*TASK REQUIREMENTS:*
Repeat each entry exactly.

+++ DATA SHOWN +++

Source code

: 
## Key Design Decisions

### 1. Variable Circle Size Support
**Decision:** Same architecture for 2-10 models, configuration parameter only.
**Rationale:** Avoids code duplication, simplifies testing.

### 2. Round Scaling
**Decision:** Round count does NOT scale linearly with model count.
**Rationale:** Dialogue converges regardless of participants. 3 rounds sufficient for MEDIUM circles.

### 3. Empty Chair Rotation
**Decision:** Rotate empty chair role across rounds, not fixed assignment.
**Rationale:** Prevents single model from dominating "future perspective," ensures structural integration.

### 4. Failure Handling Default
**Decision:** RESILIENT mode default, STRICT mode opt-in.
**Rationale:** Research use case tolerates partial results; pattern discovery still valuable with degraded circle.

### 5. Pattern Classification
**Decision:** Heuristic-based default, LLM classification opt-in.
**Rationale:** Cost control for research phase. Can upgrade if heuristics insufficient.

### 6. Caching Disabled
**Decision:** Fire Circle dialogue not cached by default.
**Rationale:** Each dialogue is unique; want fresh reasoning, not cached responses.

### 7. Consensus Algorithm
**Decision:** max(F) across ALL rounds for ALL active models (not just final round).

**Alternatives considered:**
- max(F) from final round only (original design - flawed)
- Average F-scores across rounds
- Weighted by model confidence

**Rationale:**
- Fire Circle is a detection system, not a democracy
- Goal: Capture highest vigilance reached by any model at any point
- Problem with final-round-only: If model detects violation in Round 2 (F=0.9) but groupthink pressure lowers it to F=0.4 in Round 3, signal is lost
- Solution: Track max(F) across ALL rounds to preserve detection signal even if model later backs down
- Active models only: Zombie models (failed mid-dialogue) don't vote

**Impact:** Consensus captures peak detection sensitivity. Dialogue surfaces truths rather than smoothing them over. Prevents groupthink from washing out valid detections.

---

+++

*RESPONSE TO THE TASK:*
Source code

: 
## Key Design Decisions

### 1. Variable Circle Size Support
**Decision:** Same architecture for 2-10 models, configuration parameter only.
**Rationale:** Avoids code duplication, simplifies testing.

### 2. Round Scaling
**Decision:** Round count does NOT scale linearly with model count.
**Rationale:** Dialogue converges regardless of participants. 3 rounds sufficient for MEDIUM circles.

### 3. Empty Chair Rotation
**Decision:** Rotate empty chair role across rounds, not fixed assignment.
**Rationale:** Prevents single model from dominating "future perspective," ensures structural integration.

### 4. Failure Handling Default
**Decision:** RESILIENT mode default, STRICT mode opt-in.
**Rationale:** Research use case tolerates partial results; pattern discovery still valuable with degraded circle.

### 5. Pattern Classification
**Decision:** Heuristic-based default, LLM classification opt-in.
**Rationale:** Cost control for research phase. Can upgrade if heuristics insufficient.

### 6. Caching Disabled
**Decision:** Fire Circle dialogue not cached by default.
**Rationale:** Each dialogue is unique; want fresh reasoning, not cached responses.

### 7. Consensus Algorithm
**Decision:** max(F) across ALL rounds for ALL active models (not just final round).

**Alternatives considered:**
- max(F) from final round only (original design - flawed)
- Average F-scores across rounds
- Weighted by model confidence

**Rationale:**
- Fire Circle is a detection system, not a democracy
- Goal: Capture highest vigilance reached by any model at any point
- Problem with final-round-only: If model detects violation in Round 2 (F=0.9) but groupthink pressure lowers it to F=0.4 in Round 3, signal is lost
- Solution: Track max(F) across ALL rounds to preserve detection signal even if model later backs down
- Active models only: Zombie models (failed mid-dialogue) don't vote

**Impact:** Consensus captures peak detection sensitivity. Dialogue surfaces truths rather than smoothing them over. Prevents groupthink from washing out valid detections.

---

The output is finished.